Record set START
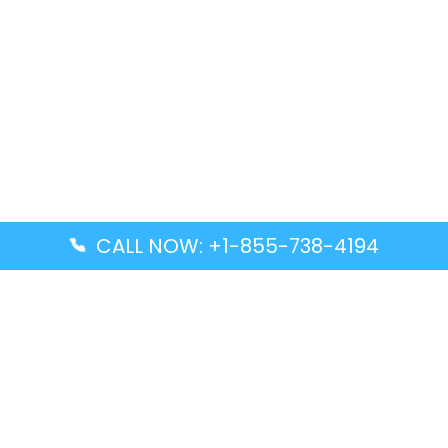
CALL NOW: +1-855-738-4194
Popular Guides
Advanced Air DAL Terminal – Dallas Love Field
Aegean Airlines CCS Terminal – Simón Bolívar
International Airport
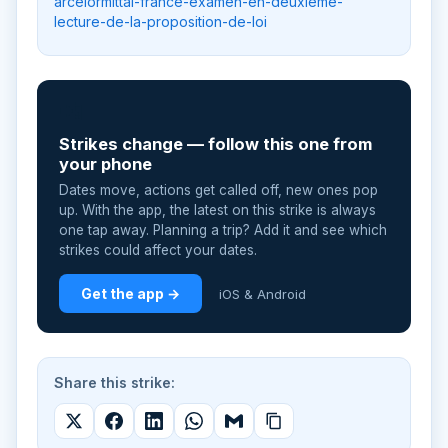
arcelormittal-france-examen-en-deuxieme-
lecture-de-la-proposition-de-loi
📲
Strikes change — follow this one from
your phone
Dates move, actions get called off, new ones pop
up. With the app, the latest on this strike is always
one tap away. Planning a trip? Add it and see which
strikes could affect your dates.
Get the app →
iOS & Android
Share this strike:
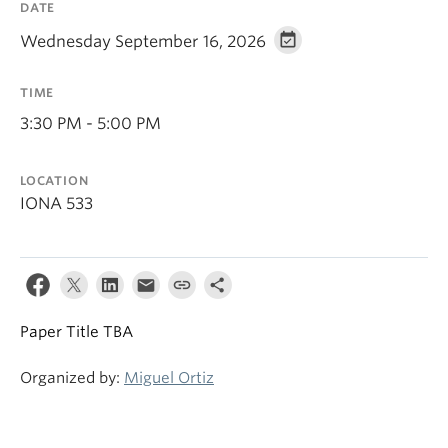
DATE
Wednesday September 16, 2026
TIME
3:30 PM - 5:00 PM
LOCATION
IONA 533
Paper Title TBA
Organized by:
Miguel Ortiz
Record set END
» What you have to do: Rewrite the text of every item above with each "Terminal" changed to "Concourse", keeping everything else the same and leaving out the pictures.

» Answer:
CALL NOW: +1-855-738-4194
Popular Guides
Advanced Air DAL Concourse – Dallas Love Field
Aegean Airlines CCS Concourse – Simón Bolívar
International Airport
arcelormittal-france-examen-en-deuxieme-
lecture-de-la-proposition-de-loi
📲
Strikes change — follow this one from
your phone
Dates move, actions get called off, new ones pop
up. With the app, the latest on this strike is always
one tap away. Planning a trip? Add it and see which
strikes could affect your dates.
Get the app →
iOS & Android
Share this strike:
DATE
Wednesday September 16, 2026
TIME
3:30 PM - 5:00 PM
LOCATION
IONA 533
Paper Title TBA
Organized by:
Miguel Ortiz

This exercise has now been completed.